Com o dinheiro da venda, dividido pelos herdeiros, cinco vivos, ainda poderiam construir umas casas novas, mais perto do rio, no sopé do monte, havia quem quisesse vender uns metros de terreno, a um bom preço, bem se vê que muitas vezes mais caro o metro quadrado que eles estavam a vender o Casal …

“mas também, rapariga, não compares, o Casal dos Anjos de Anjos só tem nome, é um inferno de breu, quando a noite cai, não passa lá vivalma, os bailes do Maré já há muito que acabaram, a mocidade já não atravessa a serra, em busca de diversão. Na aldeia é que está tudo, a escola, não queres que a tua filha vá à escola?... O médico – sim porque o médico da Juta, vai deixar de ir ver doentes aos montes, que já está a ficar velho, não te lembras o martírio que foi quando tiveste o tifo, que o médico te tinha de ir ver de dois em dois dias? O nosso avô vinha buscá-lo à vila na charrete, mas isso acabou, a galera já foi vendida, e as mulas estão doentes... o que esperas para assinar?”…

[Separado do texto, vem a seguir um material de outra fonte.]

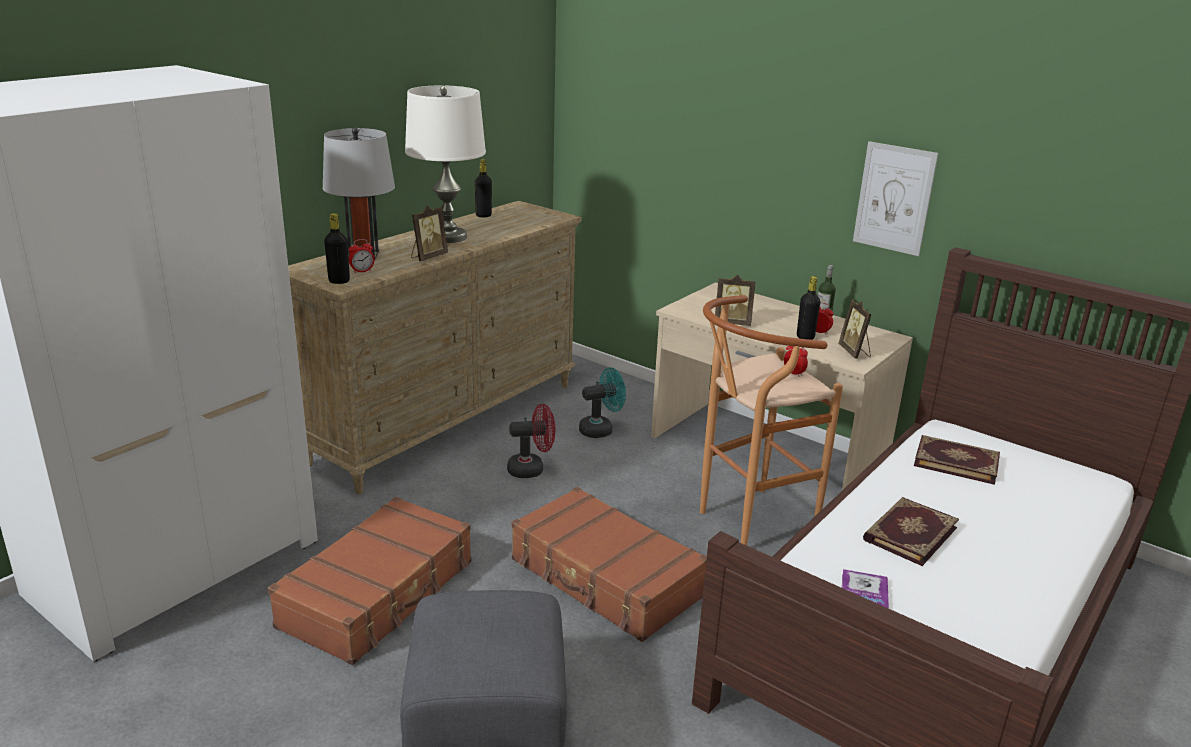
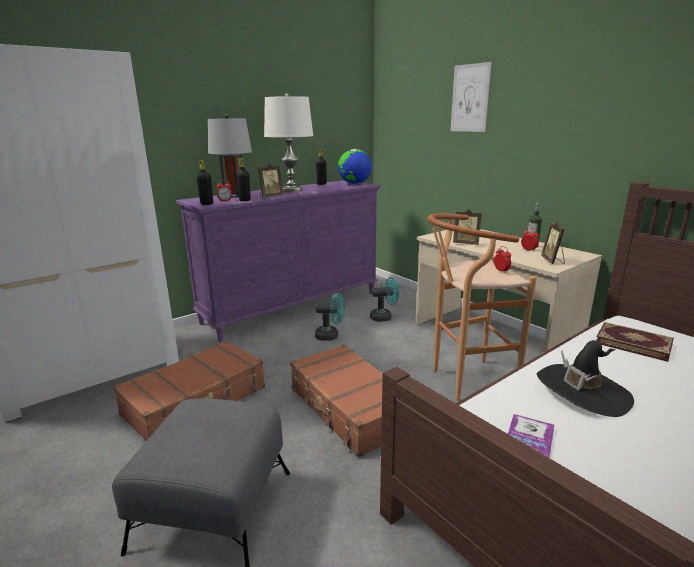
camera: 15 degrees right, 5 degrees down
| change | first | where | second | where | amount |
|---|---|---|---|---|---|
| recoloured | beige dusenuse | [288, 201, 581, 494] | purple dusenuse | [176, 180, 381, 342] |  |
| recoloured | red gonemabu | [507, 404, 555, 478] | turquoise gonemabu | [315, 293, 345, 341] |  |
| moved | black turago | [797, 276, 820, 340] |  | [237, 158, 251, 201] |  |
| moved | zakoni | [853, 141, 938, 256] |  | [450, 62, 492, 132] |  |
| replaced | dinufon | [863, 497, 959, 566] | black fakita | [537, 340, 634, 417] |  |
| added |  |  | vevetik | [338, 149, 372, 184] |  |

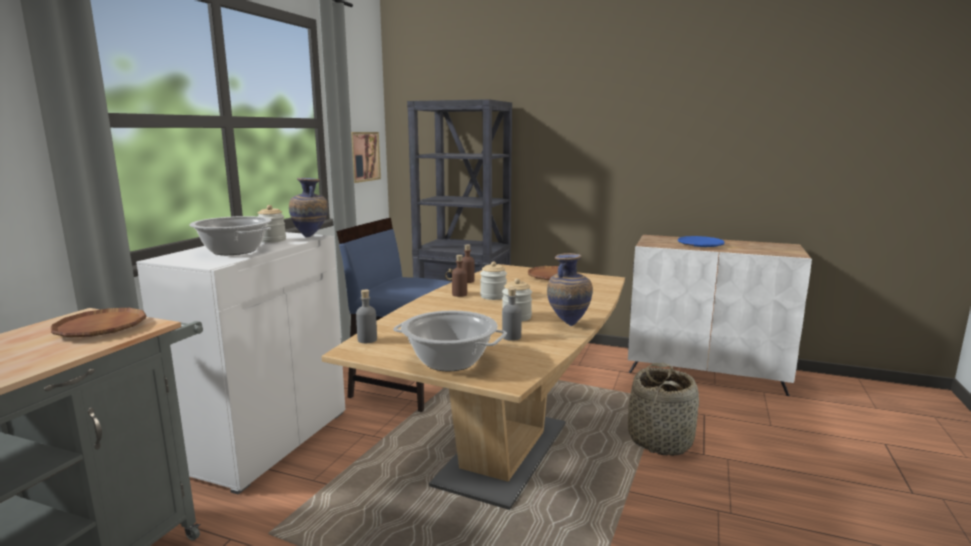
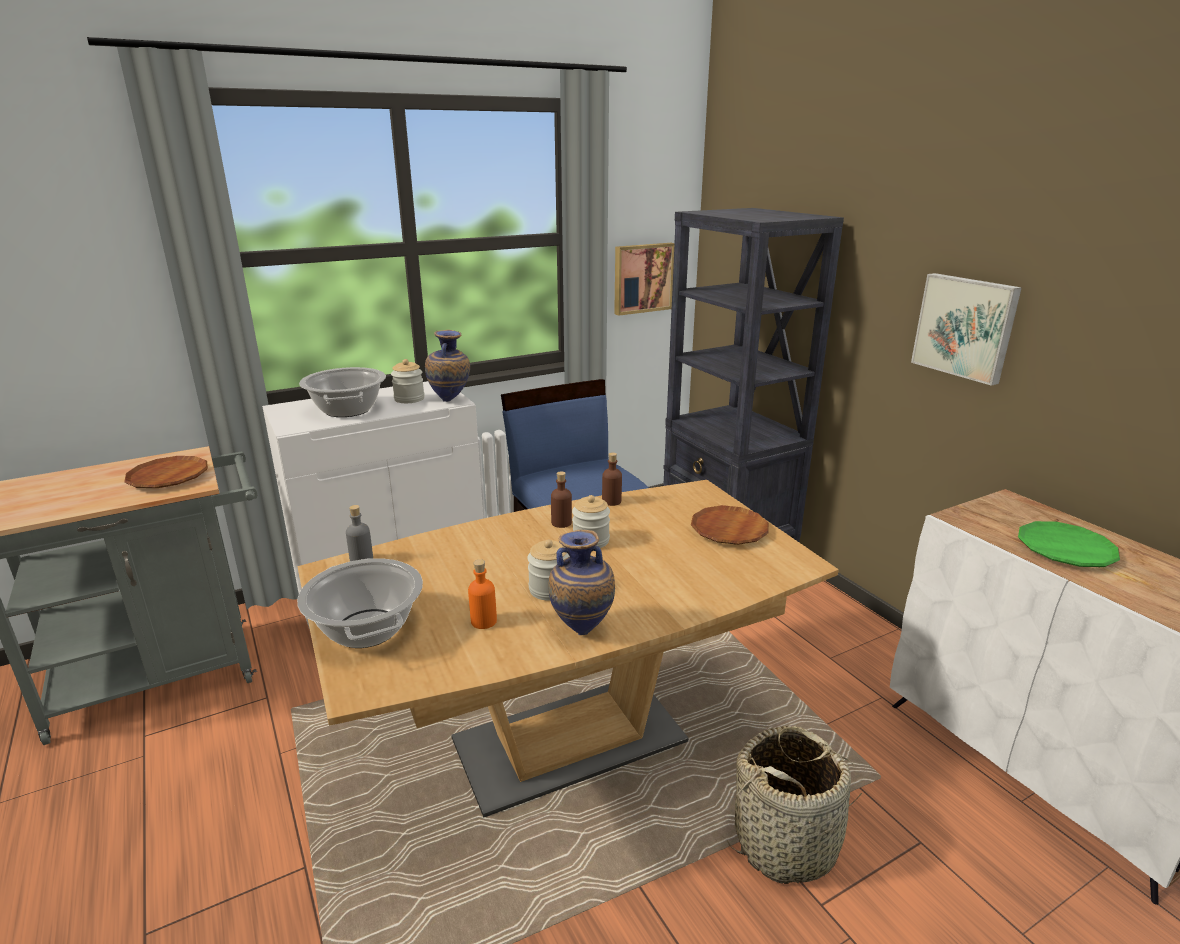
camera: 40 degrees right, 10 degrees up
| change | first | where | second | where | amount |
|---|---|---|---|---|---|
| recoloured | grey turago | [502, 287, 522, 341] | orange turago | [468, 559, 497, 629] |  |
| recoloured | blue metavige | [678, 236, 725, 247] | green metavige | [1018, 521, 1120, 567] |  |
| added |  |  | zakoni | [911, 273, 1022, 386] |  |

Assinou, a contra gosto, muito a contra gosto, mas assinou. No fundo, também achava aquela oportunidade de ter uns tostões e de construir uma pequena casa, uma oportunidade, talvez única. A sua vida até ali, não obstante ser neta de quem era, (por segundos recordou o avô, o dia fatídico em que foram dar a notícia da morte, daquela morte tão estupidamente trágica… o seu avô, António de Carvalho, lavrador abastado e respeitado das serranias aos juncais do rio…) decorrera num quadro da maior miséria e austeridade.
Por uns segundos, toda a sua vida de vinte e poucos anos, correu veloz na sua mente. Deteve-se de chofre no preciso momento em que encontrara o berço vazio. Que seria a sua vida dali por diante? Estava a ser castigada, Deus é grande, castiga a ferros quem a ferros mata. E ela, Linda, matara. Matara o fruto do seu ventre poucos meses antes da morte do seu pai, poucos meses depois da morte do seu avô (como lamentava aquela atitude... afinal tudo se havia de criar, pensara mais tarde... chorara mais tarde, tarde de mais. Mas quando se descobriu grávida, orfão de pai, orfão de avô... decidiu que não era tempo de ser mãe... matara!) E matara para sempre o amor do e pelo seu marido. Para sempre ...
Disso tomaria consciência gradualmente ao longo de uma vida inteira e em particular, no momento em que um fio de sangue vermelho escuro, manchou o branco do leito da sua morte...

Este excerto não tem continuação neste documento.